Department of Anesthesiology, PH 505, College of Physicians and Surgeons of Columbia University, 630 West 168th Street, New York, NY 10032, USA.
J Neurooncol. 2011 Aug;104(1):11-9. doi: 10.1007/s11060-010-0466-4. Epub 2010 Dec 12.
The novel ability to quantify drug and tracer concentrations in vivo by optical means leads to the possibility of detecting and quantifying blood brain barrier (BBB) disruption in real-time by monitoring concentrations of chromophores such as Evan's Blue. In this study, experiments were conducted to assess the disruption of the BBB, by intraarterial injection of mannitol, in New Zealand white rabbits. Surgical preparation included: tracheotomy for mechanical ventilation, femoral and selective internal carotid artery (ICA) catheterizations, skull screws for monitoring electrocerebral activity, bilateral placement of laser Doppler probes and a small craniotomy for the placement of a fiber optic probe to determine tissue Evan's Blue dye concentrations. Evans Blue (6.5 mg/kg) was injected intravenously (IV) just before BBB disruption with intracarotid mannitol (25%, 8 ml/40 s). Brain tissue concentrations of the dye in mannitol-treated and control animals were monitored using the method of optical pharmacokinetics (OP) during the subsequent 60 min. Hemodynamic parameters, heart rate, blood pressure, and EKG remained stable throughout the experiments in both the control and the mannitol-treated group. Brain tissue concentrations of Evan's Blue and the brain:plasma Evan's Blue partition coefficient progressively increased during the period of observation. A wide variation in brain tissue Evan's Blue concentrations was observed in the mannitol group. The experiments demonstrate the feasibility of measuring tissue concentrations of Evan's Blue without invading the brain parenchyma, and in real-time. The data suggest that there are significant variations in the degree and duration of BBB disruption induced with intraarterial mannitol. The ability to optically monitor the BBB disruption in real-time could provide a feedback control for hypertonic disruption and/or facilitate dosage control for chemotherapeutic drugs that require such disruption.

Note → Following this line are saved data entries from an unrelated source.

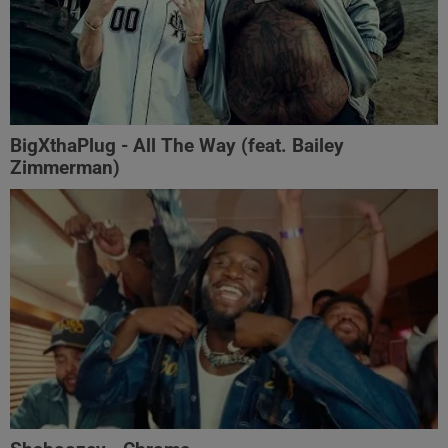
BigXthaPlug - All The Way (feat. Bailey
Zimmerman)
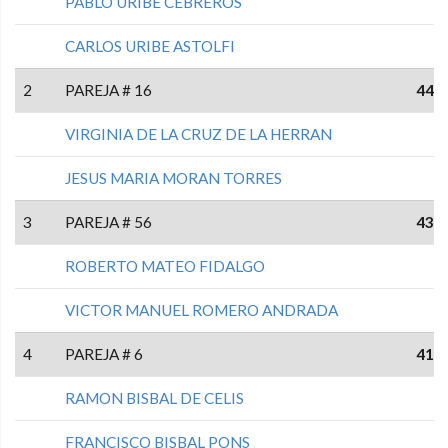
PABLO URIBE CEBREROS
CARLOS URIBE ASTOLFI
2
PAREJA # 16
44
VIRGINIA DE LA CRUZ DE LA HERRAN
JESUS MARIA MORAN TORRES
3
PAREJA # 56
43
ROBERTO MATEO FIDALGO
VICTOR MANUEL ROMERO ANDRADA
4
PAREJA # 6
41
RAMON BISBAL DE CELIS
FRANCISCO BISBAL PONS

新型光学方法可定量检测活体药物和示踪剂浓度,从而有可能通过监测伊文思蓝等发色团的浓度实时检测和定量血脑屏障 (BBB) 的破坏。在这项研究中,通过向颈内动脉内注射甘露醇来评估新西兰白兔 BBB 的破坏。手术准备包括:气管切开术进行机械通气、股动脉和选择性颈内动脉 (ICA) 插管、颅骨螺丝用于监测脑电活动、双侧放置激光多普勒探头和进行小颅骨切开术以放置光纤探头以确定组织伊文思蓝染料浓度。伊文思蓝 (6.5mg/kg) 在颈内动脉内注射甘露醇 (25%,8ml/40s) 之前静脉内 (IV) 注射。用光学药代动力学 (OP) 方法在随后的 60 分钟内监测甘露醇处理和对照动物的染料脑组织浓度。在对照和甘露醇处理组的整个实验过程中,血流动力学参数、心率、血压和心电图保持稳定。脑组织中伊文思蓝的浓度和脑:血浆伊文思蓝分配系数在观察期间逐渐增加。甘露醇组观察到脑组织伊文思蓝浓度的广泛变化。实验证明了无需侵犯脑实质即可实时测量组织中伊文思蓝浓度的可行性。数据表明,经动脉内甘露醇诱导的 BBB 破坏的程度和持续时间存在显著差异。实时光学监测 BBB 破坏的能力可为高渗破坏提供反馈控制,或为需要这种破坏的化学治疗药物提供剂量控制。